Dataset entries

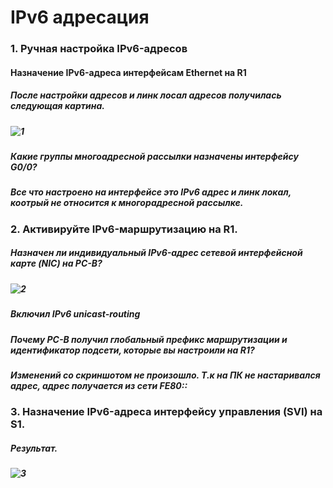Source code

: # IPv6 адресация
### 1. Ручная настройка IPv6-адресов
####  Назначение IPv6-адреса интерфейсам Ethernet на R1
##### После настройки адресов и линк лосал адресов получилась следующая картина.
##### ![1](https://user-images.githubusercontent.com/99610266/166165172-26abb231-5cf9-47fe-972a-2c7d69eef1c6.png)
##### Какие группы многоадресной рассылки назначены интерфейсу G0/0?
##### Все что настроено на интерфейсе это IPv6 адрес и линк локал, коотрый не относится к многорадресной рассылке.
### 2. Активируйте IPv6-маршрутизацию на R1.
##### Назначен ли индивидуальный IPv6-адрес сетевой интерфейсной карте (NIC) на PC-B?
##### ![2](https://user-images.githubusercontent.com/99610266/166166100-e7298870-930f-4527-89cf-968eb2aadc90.png)
##### Включил IPv6 unicast-routing
##### Почему PC-B получил глобальный префикс маршрутизации и идентификатор подсети, которые вы настроили на R1?
##### Изменений со скриншотом не произошло. Т.к на ПК не настаривался адрес, адрес получается из сети FE80::
### 3. Назначение IPv6-адреса интерфейсу управления (SVI) на S1.
##### Результат.
##### ![3](https://user-images.githubusercontent.com/99610266/166166298-e1525800-8e9d-43ef-9135-d4bc66ffb114.png)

*WHAT YOU HAVE TO DO*. Give back the data verbatim. The pictures are not part of the copy.

*OUTPUT*.
Source code

: # IPv6 адресация
### 1. Ручная настройка IPv6-адресов
####  Назначение IPv6-адреса интерфейсам Ethernet на R1
##### После настройки адресов и линк лосал адресов получилась следующая картина.
##### ![1](https://user-images.githubusercontent.com/99610266/166165172-26abb231-5cf9-47fe-972a-2c7d69eef1c6.png)
##### Какие группы многоадресной рассылки назначены интерфейсу G0/0?
##### Все что настроено на интерфейсе это IPv6 адрес и линк локал, коотрый не относится к многорадресной рассылке.
### 2. Активируйте IPv6-маршрутизацию на R1.
##### Назначен ли индивидуальный IPv6-адрес сетевой интерфейсной карте (NIC) на PC-B?
##### ![2](https://user-images.githubusercontent.com/99610266/166166100-e7298870-930f-4527-89cf-968eb2aadc90.png)
##### Включил IPv6 unicast-routing
##### Почему PC-B получил глобальный префикс маршрутизации и идентификатор подсети, которые вы настроили на R1?
##### Изменений со скриншотом не произошло. Т.к на ПК не настаривался адрес, адрес получается из сети FE80::
### 3. Назначение IPv6-адреса интерфейсу управления (SVI) на S1.
##### Результат.
##### ![3](https://user-images.githubusercontent.com/99610266/166166298-e1525800-8e9d-43ef-9135-d4bc66ffb114.png)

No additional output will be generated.